The ECB highlights that the Eurozone economy is performing better than expected and sees the rate level as appropriate

The European Central Bank (ECB) highlights that the Eurozone economy is advancing more than expected just a few months ago, when uncertainty around tariffs and the trade war clouded the region’s horizon. The behavior of activity and inflation prospects lead the entity to maintain that the current level of interest rates is “appropriate”.
This was stated by the vice president of the entity, Luis de Guindos, within the framework of the Gran Vía Forum, which started this Friday in Bilbao with the help of the BBK Foundation. The ‘number two’ of the entity has stressed that the European economy is “behaving better” than they expected “three or four months ago”, in a time of “enormous uncertainty”. From his point of view, the tariff agreement between the European Union and the United States has prevented the trade war from escalating, which would have been “very negative for everyone.”
Eurostat, the community statistics office, confirmed last week that the GDP of the group of countries that share a currency increased by 0.2% between July and September, one tenth more than the previous quarter. Employment, however, stagnated, increasing at the same rate as in the immediately previous period, barely 0.1%.
Along the same lines, the Composite PMI index prepared by S&P Global and the Hamburg Commercial Bank, published this Friday, shows how activity in the euro zone remained on the rise in November for the eleventh consecutive month thanks to the boost of services, which have increased their activity at the fastest rate in a year and a half.

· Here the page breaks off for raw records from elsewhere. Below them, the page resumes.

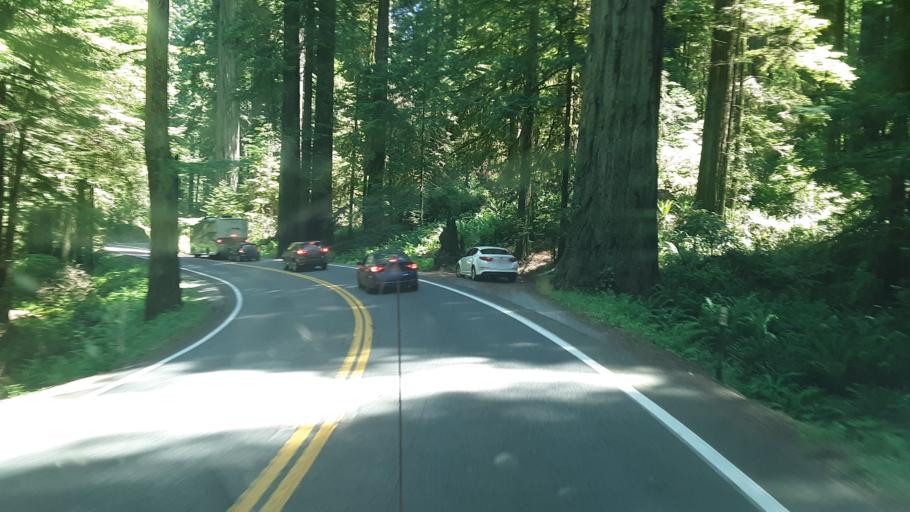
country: US
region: California
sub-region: Del Norte County
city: Bertsch-Oceanview
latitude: 41.8113
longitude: -124.1172
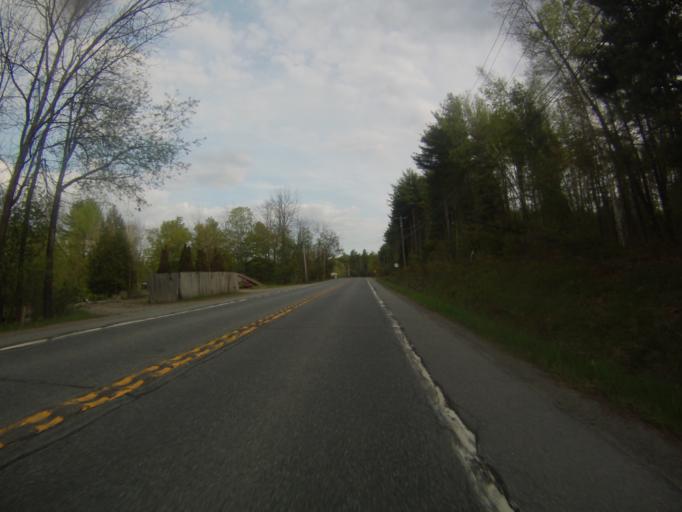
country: US
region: New York
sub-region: Warren County
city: Warrensburg
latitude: 43.6567
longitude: -73.9510
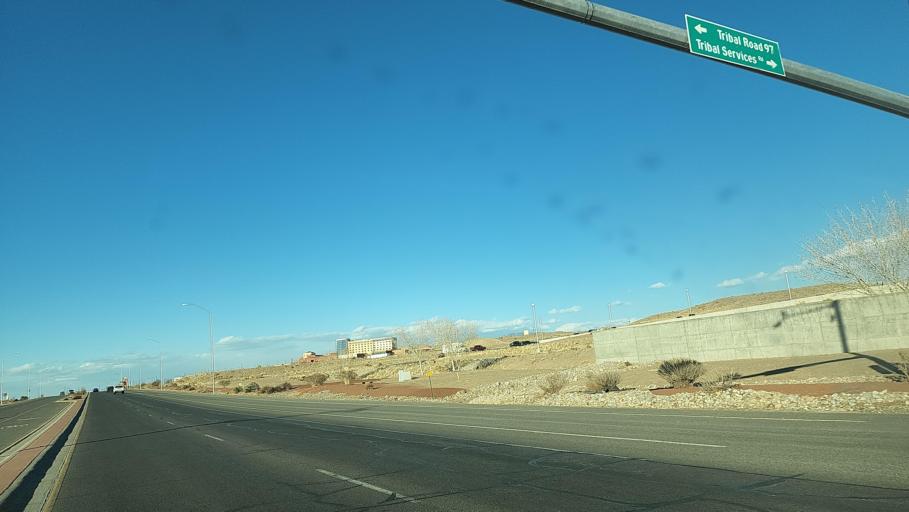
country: US
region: New Mexico
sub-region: Bernalillo County
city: South Valley
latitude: 34.9303
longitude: -106.6673
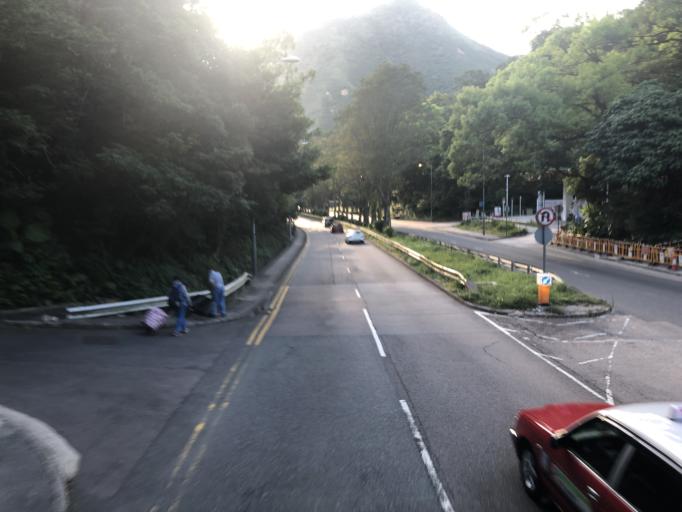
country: HK
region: Wong Tai Sin
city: Wong Tai Sin
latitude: 22.3334
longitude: 114.2335
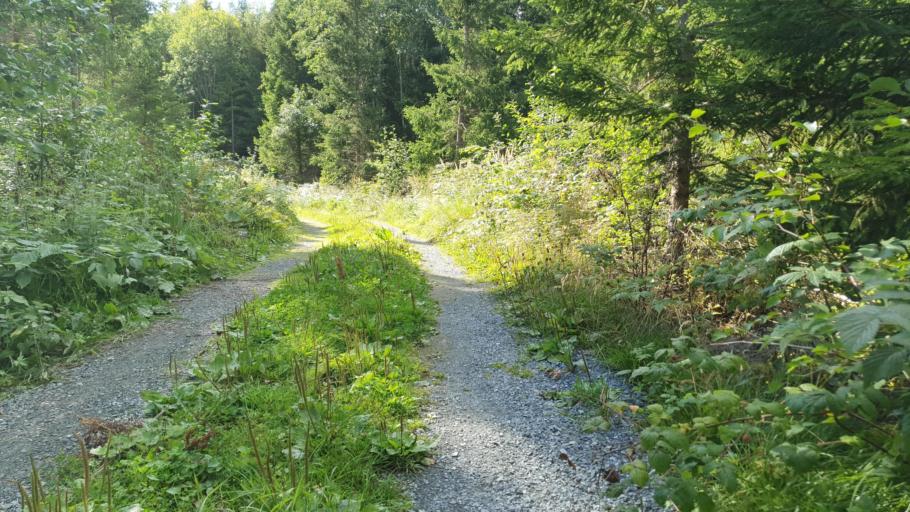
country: NO
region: Nord-Trondelag
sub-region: Levanger
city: Levanger
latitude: 63.7722
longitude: 11.3691
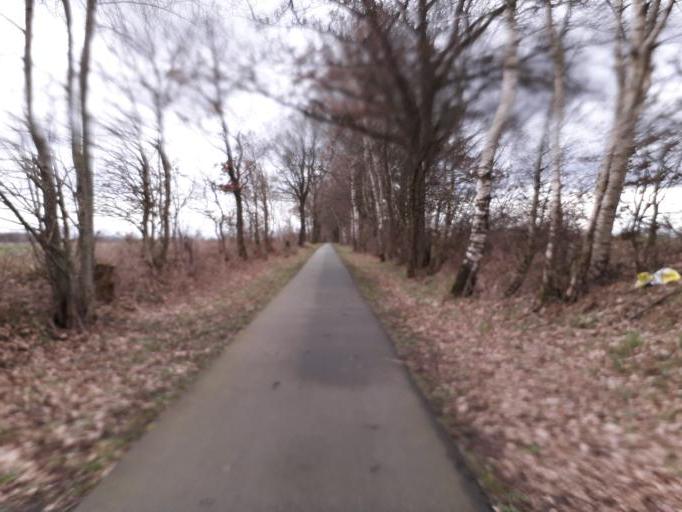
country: DE
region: Schleswig-Holstein
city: Stapelfeld
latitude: 53.5720
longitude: 10.2244
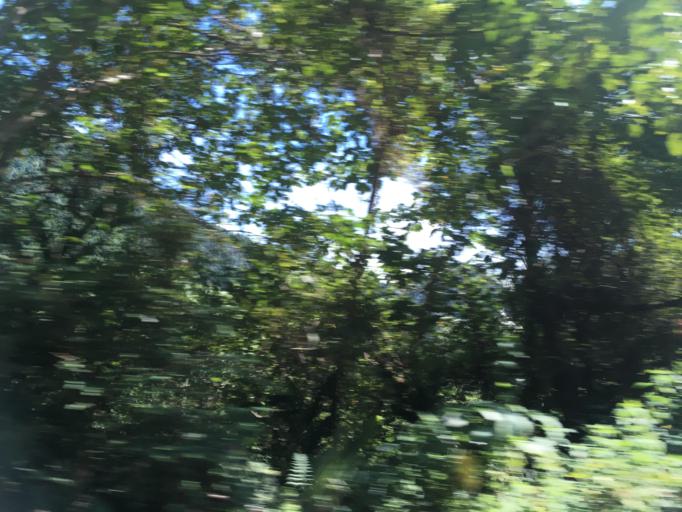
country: TW
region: Taiwan
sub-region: Yilan
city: Yilan
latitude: 24.4391
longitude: 121.7628
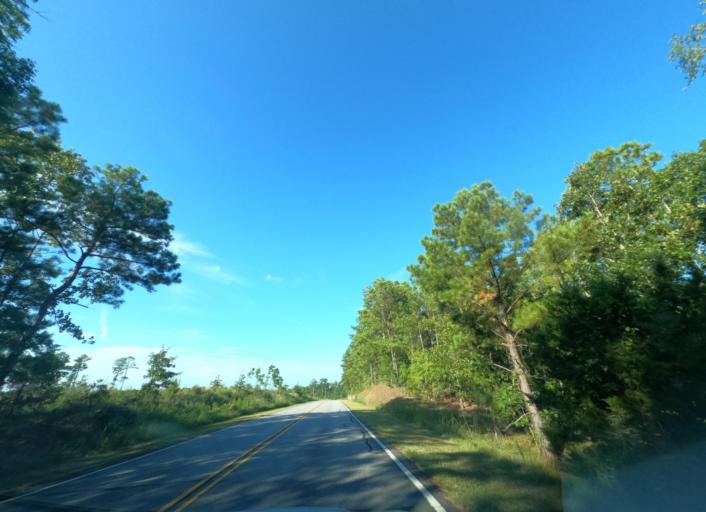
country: US
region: South Carolina
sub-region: McCormick County
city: McCormick
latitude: 33.8874
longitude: -82.4058
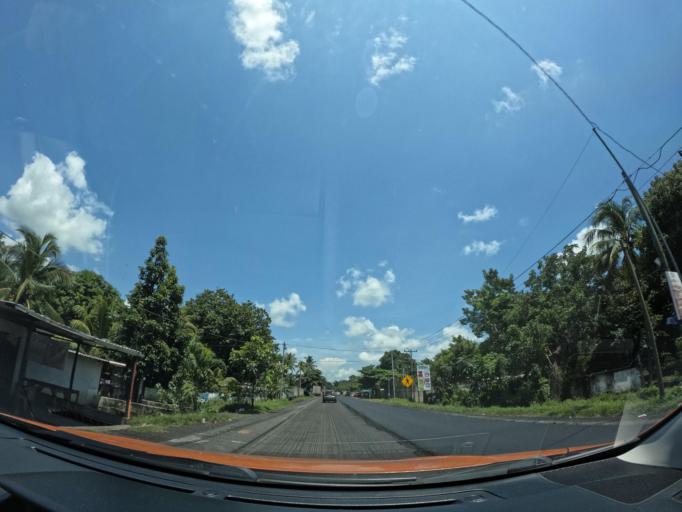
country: GT
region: Escuintla
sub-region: Municipio de Masagua
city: Masagua
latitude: 14.1992
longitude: -90.8516
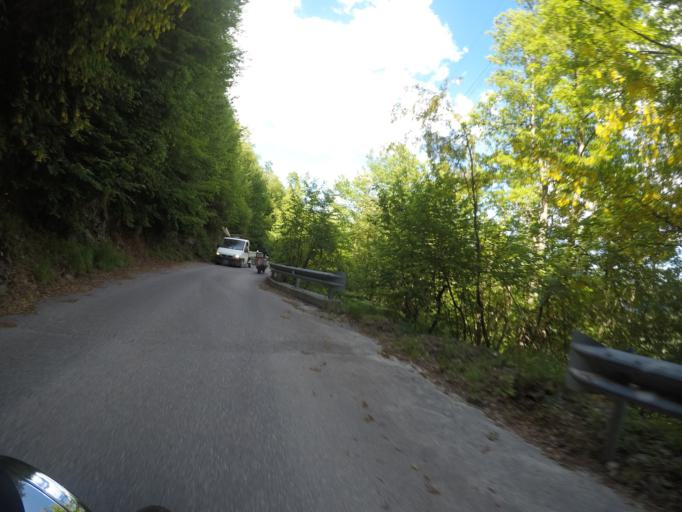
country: IT
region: Tuscany
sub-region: Provincia di Lucca
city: Minucciano
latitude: 44.1558
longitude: 10.1996
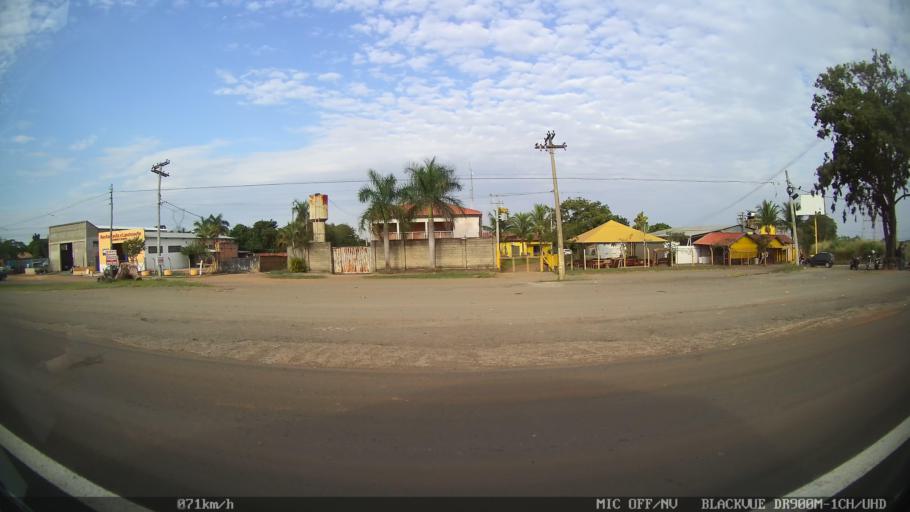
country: BR
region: Sao Paulo
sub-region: Artur Nogueira
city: Artur Nogueira
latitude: -22.6037
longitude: -47.1909
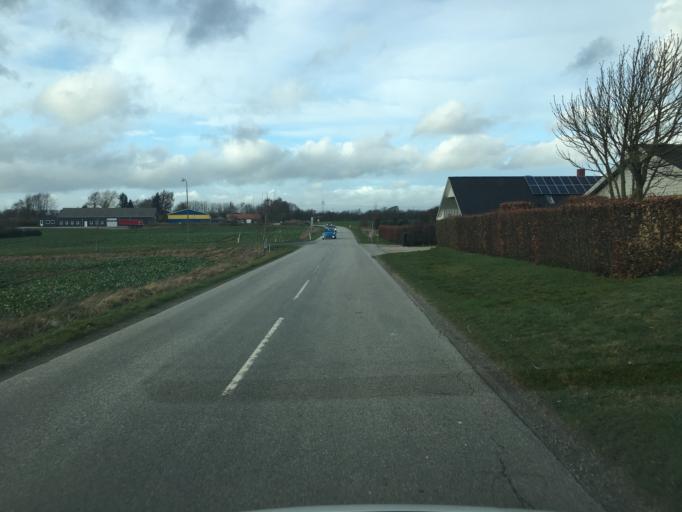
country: DK
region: South Denmark
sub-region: Sonderborg Kommune
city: Grasten
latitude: 54.9781
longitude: 9.5184
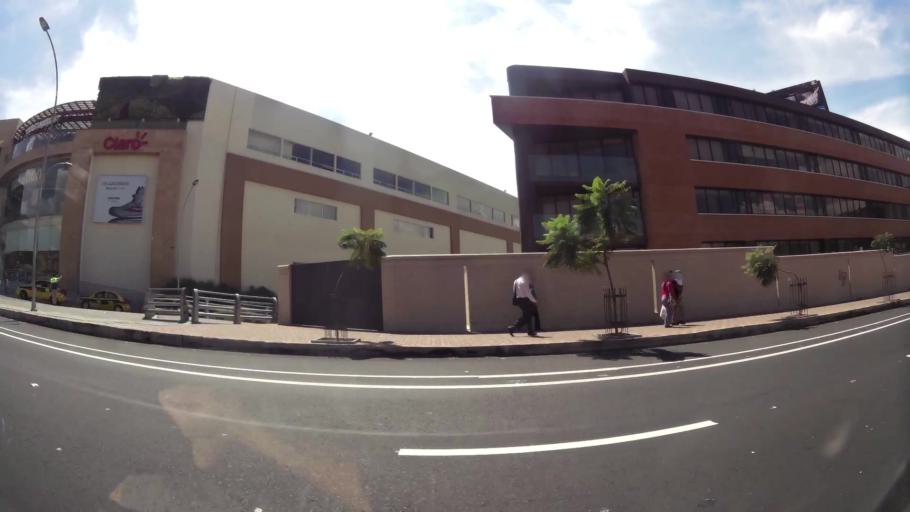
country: EC
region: Pichincha
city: Quito
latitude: -0.2082
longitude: -78.4257
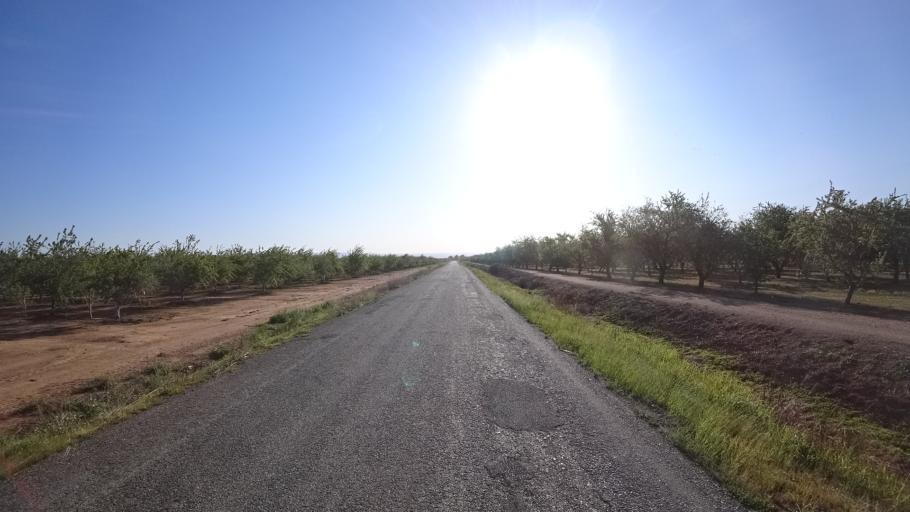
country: US
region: California
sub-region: Glenn County
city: Orland
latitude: 39.7976
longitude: -122.1370
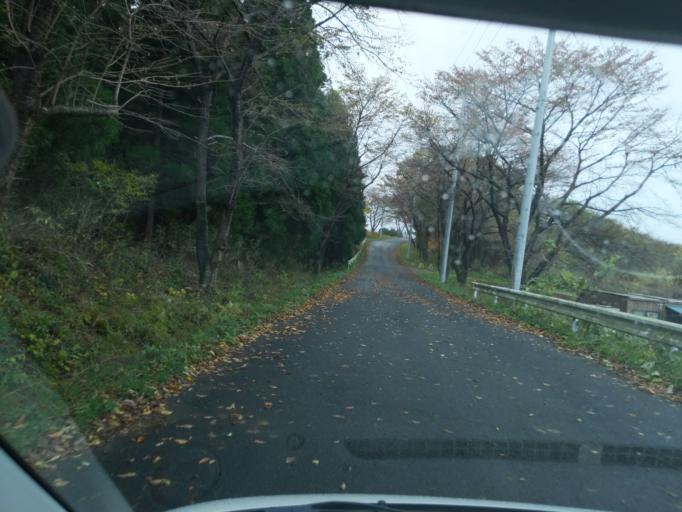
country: JP
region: Iwate
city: Mizusawa
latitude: 39.0650
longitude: 141.0459
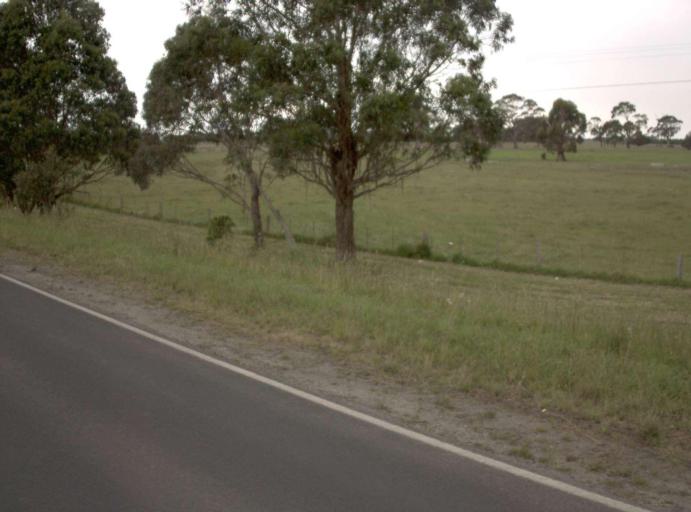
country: AU
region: Victoria
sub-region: Latrobe
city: Traralgon
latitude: -38.5500
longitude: 146.6854
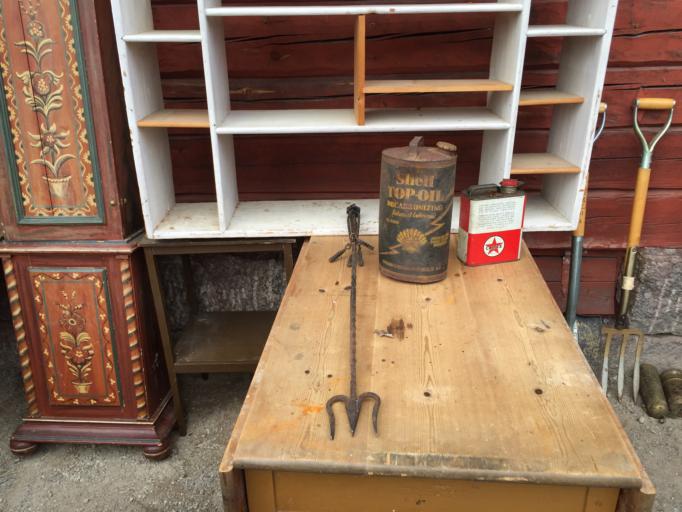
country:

The analysts who prepared it believe that this trend could continue due to the optimism shown by businessmen. The indicator stood at 52.4 points in November, one tenth below October, but still above the 50 points that separate growth from contraction. De Guindos recalled that tariffs in the United States for European products are going to be “somewhat higher”, since they were around 3% and will be “slightly below 15%”. This will impact European exports, although it must beAlso wait to find out how the agreement with China is closed.
The former Economy Minister under Mariano Rajoy has emphasized that it is “essential” and “an unavoidable objective” for Europe to increase defense spending, although this must be “compatible with maintaining budgetary stability in the medium term.”
Internal barriers, worse than tariffs
However, there are more economic barriers apart from tariffs, as the president of the ECB, Christine Lagarde, has recalled. At the European Banking Congress held in Frankfurt, French policymakers warned about Europe’s loss of competitiveness and how exports have ceased to be the driving force of the community economy, in an environment of trade tensions and increased global competitiveness.
Lagarde has focused on one of the structural problems of the area’s economy since the creation of the euro, the internal barriers that persist in the European market. In his view, these should be “low enough” to stimulate future growth. “In the last 20 years, barriers to cross-border trade within Europe have not been reduced faster than those faced by international companies that want to operate here,” he highlighted.
Thus, although services now account for three quarters of Europe’s economy, trade in services within the Union represents only one sixth of GDP, the same as trade in services with the rest of the world.